The narratives shift in a more sci-fi direction depicting dystopia with Uncle Acid’s latest full-length studio offering, 2018’s Wasteland. A wall of crunching chords, laced with spoken word dialogue and pulsing synths, signal the opener, “I See Through You.” The low and slow “No Return” builds to a beautiful sounding outro with synthesizers reminiscent of the krautrock acts coming out of Germany in the ’70s. “Blood Runner” packs in this intense amount of speed and muscle that makes it come across as an exquisite piece of power metal. “Stranger Tonight” is a swaggering piece of psych-pop. The acoustic guitars and mellotrons create a calm atmosphere for the folky title track until the electric guitars swell in and bring forth the despair. There is a slight Arabic feel on some of the lead riffs in “Bedouin.” The album’s closer “Exodus” wraps up with an evil synth-driven march that ends abruptly, intensifying the tension.
If I were to sell Uncle Acid & the Deadbeats to an old soul, they would feel right at home with this band. There is an obvious Black Sabbath similarity with their crunchy Iommic riffs, but with a heightened sense of doom and fuzz. As heavy as they are, they are unbelievably melodic to the point where they can be deemed “poppy” in some respects. Kevin Starrs’ vocals are a hybrid of Ozzy Osbourne, John Lennon, and Neil Young.

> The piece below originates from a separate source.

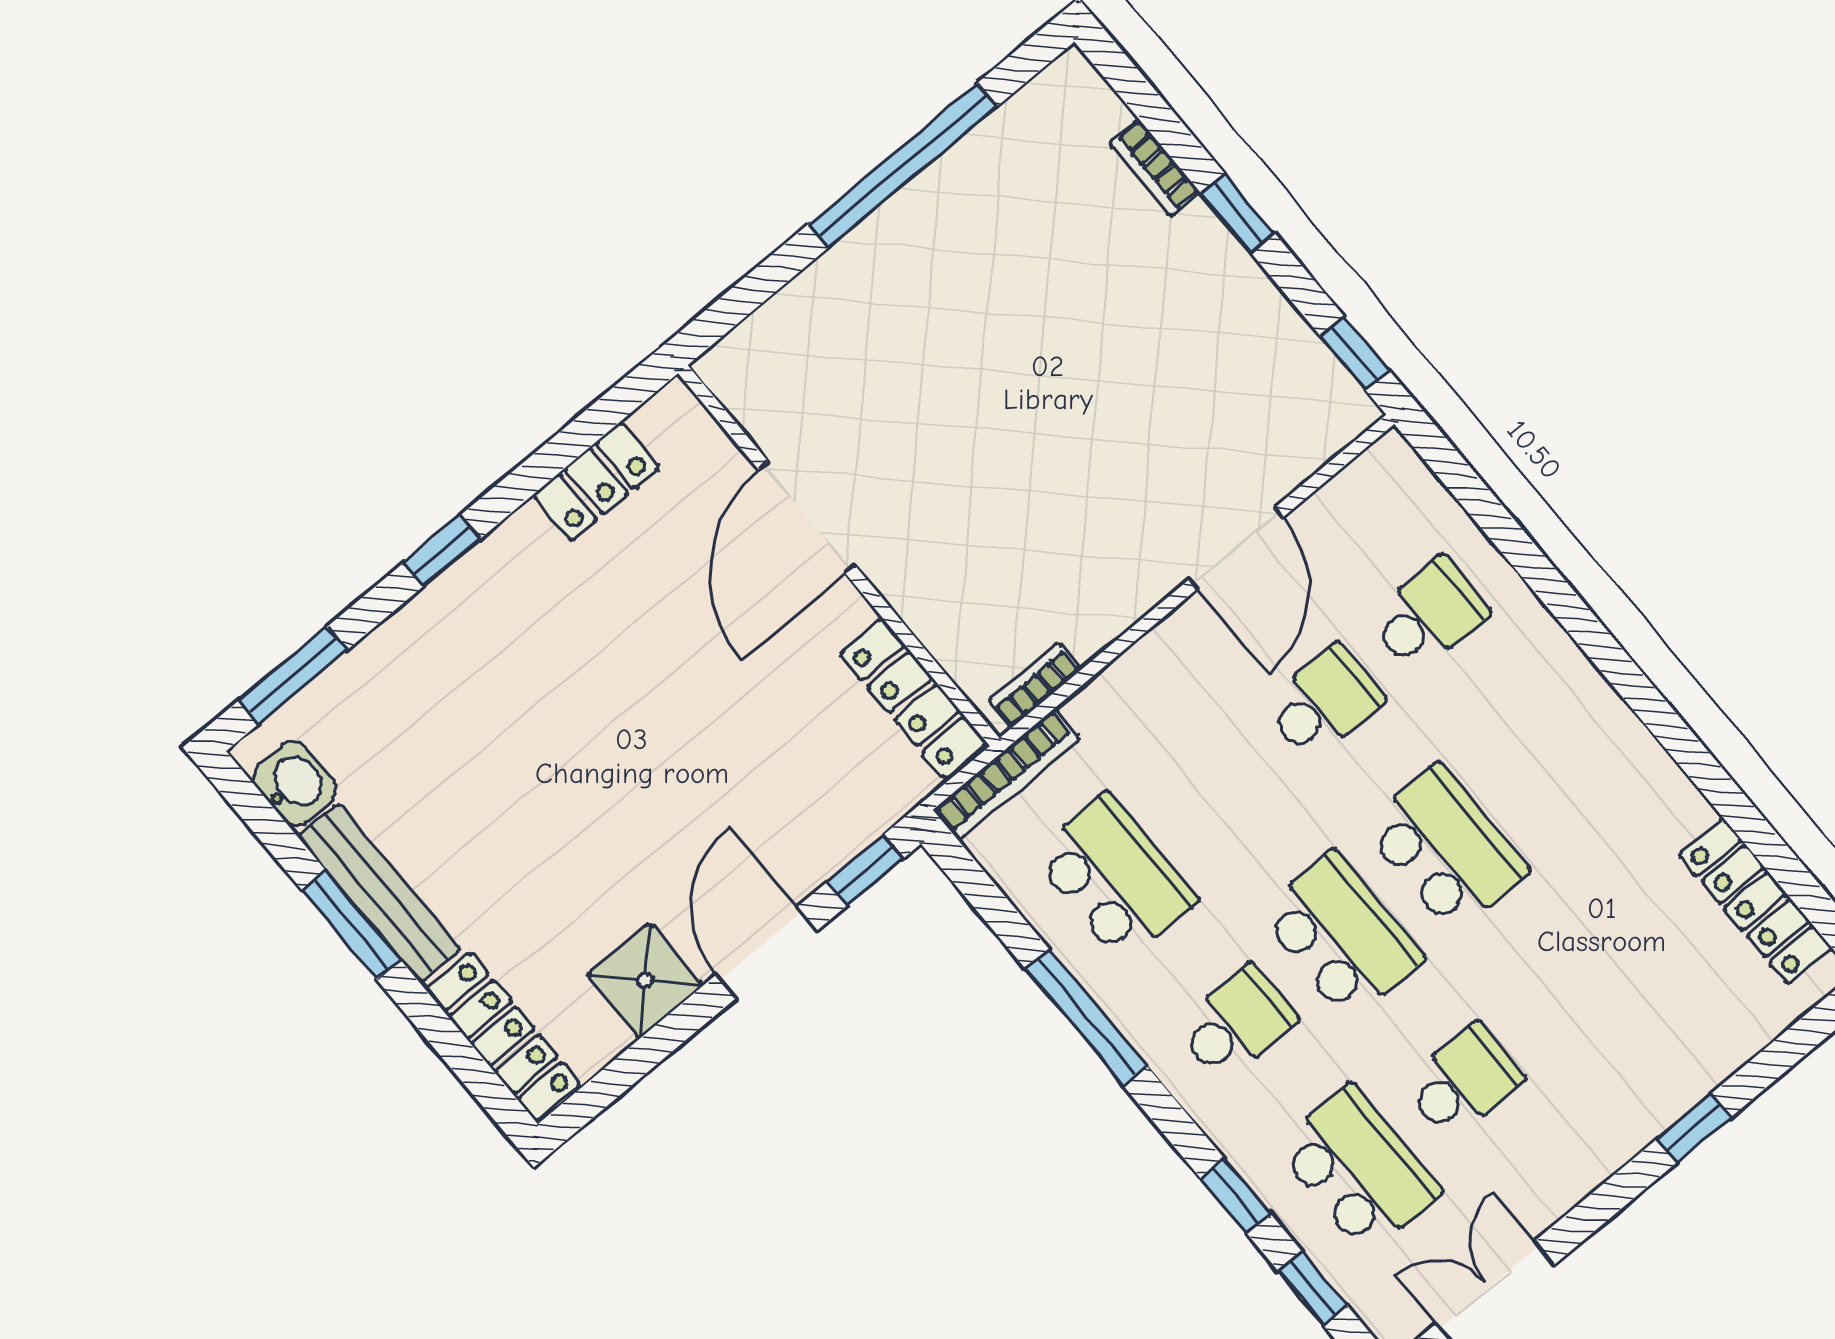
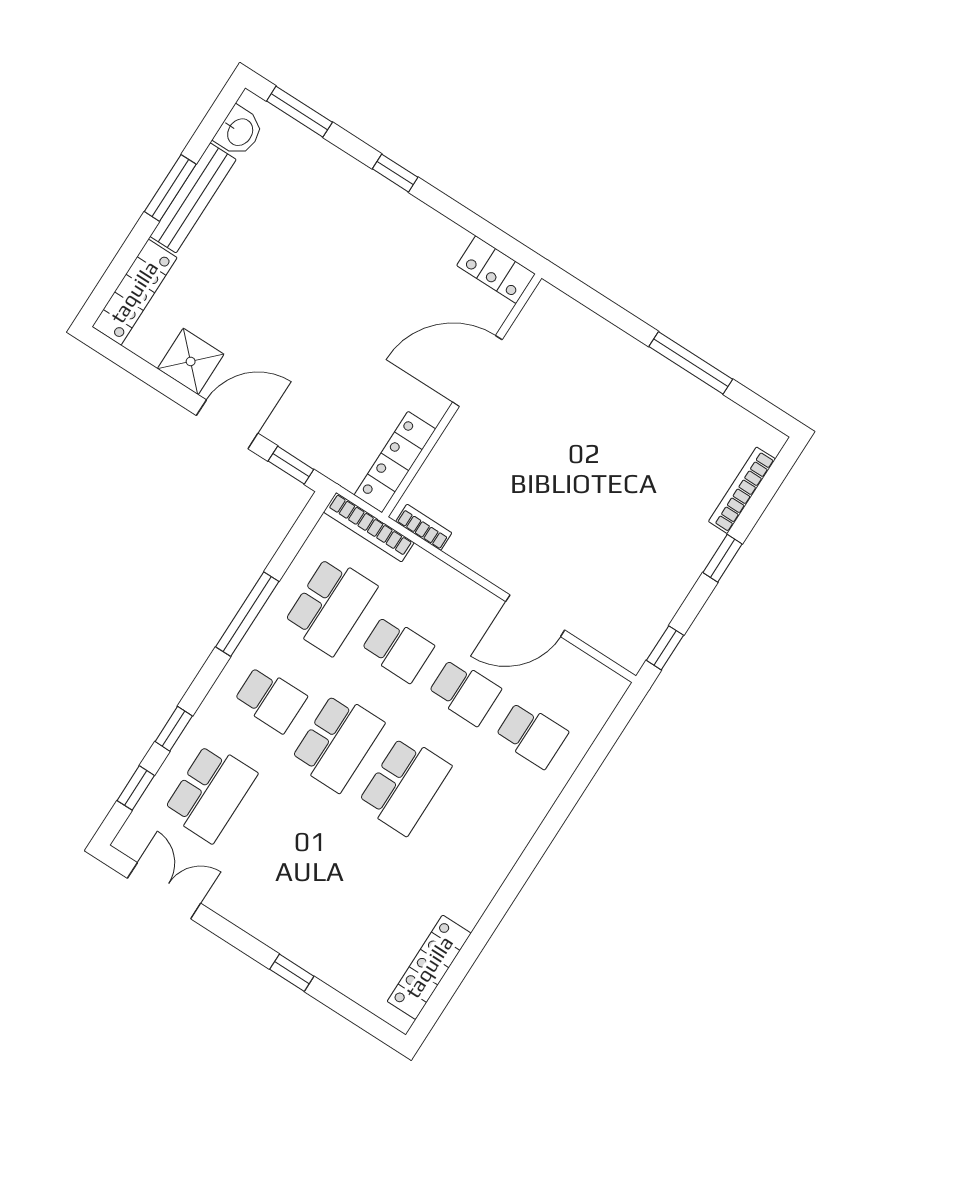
window: (903, 165) -> (691, 363), width x0.68
bookcase: (1155, 168) -> (742, 490), width x1.56
locker: (596, 481) -> (496, 270), moved
school desk: (1463, 1082) -> (397, 649), moved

With added distortion and tasteful harmonies, they create this eerie element that perfectly compliments the doomy riffs.
For anyone interested in horror and the occult, the lyrics and album concepts can easily attract them. The grim nature of the subject matters they delve into goes hand in hand with the heaviness of the music. While Uncle Acid’s sound has evolved to work in more elements to provide some light and shade, outsiders could go as far as to say that when you hear one song, you’ve listened to them all. It can sometimes come across as an ACϟDC situation; it may all sound the same, but the style suits them well, and they do a damn good job at executing it. Besides, occult doom bands are always welcome in the ever-broad musical climate of today. It is safe to say that Uncle Acid & the Deadbeats is indeed a modern-day Black Sabbath.